The example above is not complete because we don't want to append the string to each response but only to those that have mime type of text/html. Nevertheless you get the picture.

The good thing about observe_request and observe_response methods is that they both operate on raw data, i.e. they use the actual data that is sent through the server and client sockets. There is no intermediate layer in between. This is very powerful as we can guarantee that our modifications are not modified by code which tries to be RFC compliant for example. In that respect we can completely screw up the requests and responses. This is important if we want to write some kind of a fuzzer or even a tool that deal with data at socket level. This feature actually lacks from most proxies and this is the reason why I tried to implement it in mine.

Because we deal with raw data, we need to parse it in order to get the useful bits and pieces out of it (of course only if we need to). This is quite simple. Future versions of my code will contain a helper method to do this but for now you can use something like this:

import StringIO
...
...
    fp = StringIO.StringIO(data)

    request_line = fp.readline()
    headers = self.MessageClass(fp)
    data = fp.read()
    ...
    print self.headers['host'] # will print the host

...and we print the Host header. I told you that this is going to be easy.

This is pretty much it. There is no point of explaining further because the implementation is self-explanatory.

Due to high-load of projects and other internal developments we are looking to expand our team with 1-2 new editors. If you feel that you can contribute to this blog and our community, do not hesitate to get in touch with us.

Archived Comments

JayJay
Looks nice.
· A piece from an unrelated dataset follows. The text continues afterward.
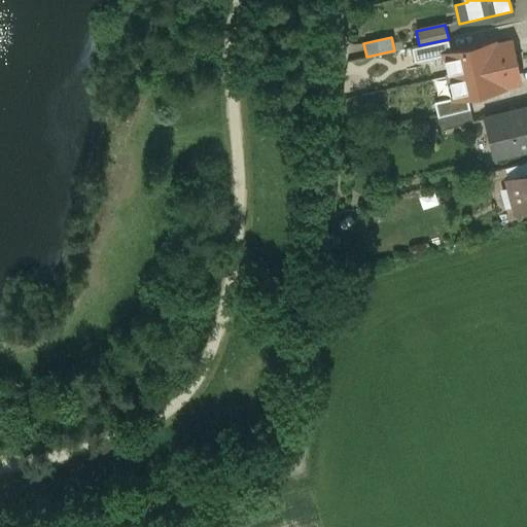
[(449,39),(419,45),(412,47),(415,60),(444,53),(451,51),(449,39)]
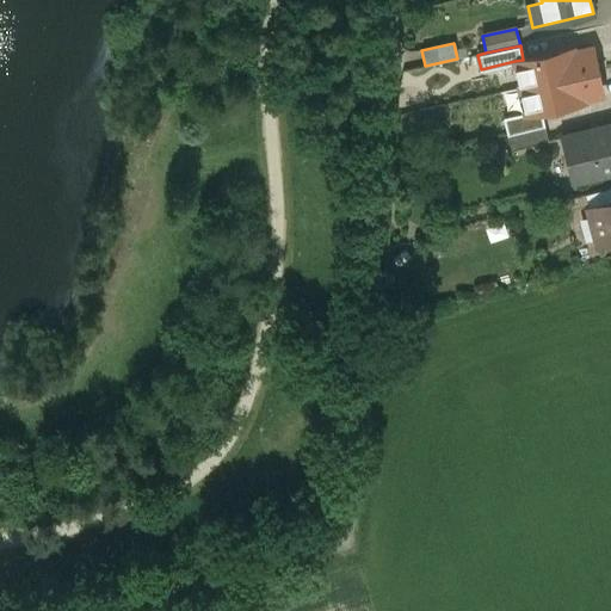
[(592,47),(574,51),(574,49),(523,60),(514,61),(518,75),(520,87),(555,80),(569,76),(598,71),(592,47)]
You may want to consider the numerous WSGI objects / middleware for parsing request / response. It's good that you can also get the data raw, but rather then writing "yet another helper function" I could see how being able to insert these standard components into your MITM stream would make it even more powerful.
pdppdp
Hi Jay, You don't want to mess with WSGI for just parsing simple requests and responses. MessageClass is actually mimetools.Message which is enough to parse headers and leave the rest to you as pure data. Also, I like that the functions work in raw as often we just want to perform simple regex operations without reconstructing the data. Thanks for the suggestions.
AnonAnon
Out of curiosity, why not use Twisted for this? It seems like you reimplemented a lot of functionality.
AnonAnon
Whoops, let me elaborate on my previous point - someone mentioned unit testing as a potential concern for this library. Twisted, although it does have its flaws, has constructs that allow you to simulate packet and connections and such with relative ease. Otherwise you're going to have to hack together something on your own for fully exercising the functionality of the library. This is a good working script, but what's probably going to happen is that you're slowly going to tack more and more features onto until it becomes a nightmare to deal with until you decide to reimplement half of some existing networking lib from scratch in V2. http://twistedmatrix.com/trac/wiki/TwistedTrial Anyway, good work as has been said, i'll be keeping tabs on this. -Signed, Jaded Software Engineer
pdppdp
while it is true that twisted can provide a lot more solid base for this proxy server, the truth is that proxies are not that complicated. they are relatively simple actually. right now my code relies on pyOpenSSL but once the python team introduce SSL server support, it will be easy to switch and as such make the module run without any dependencies, which is my ultimate goal.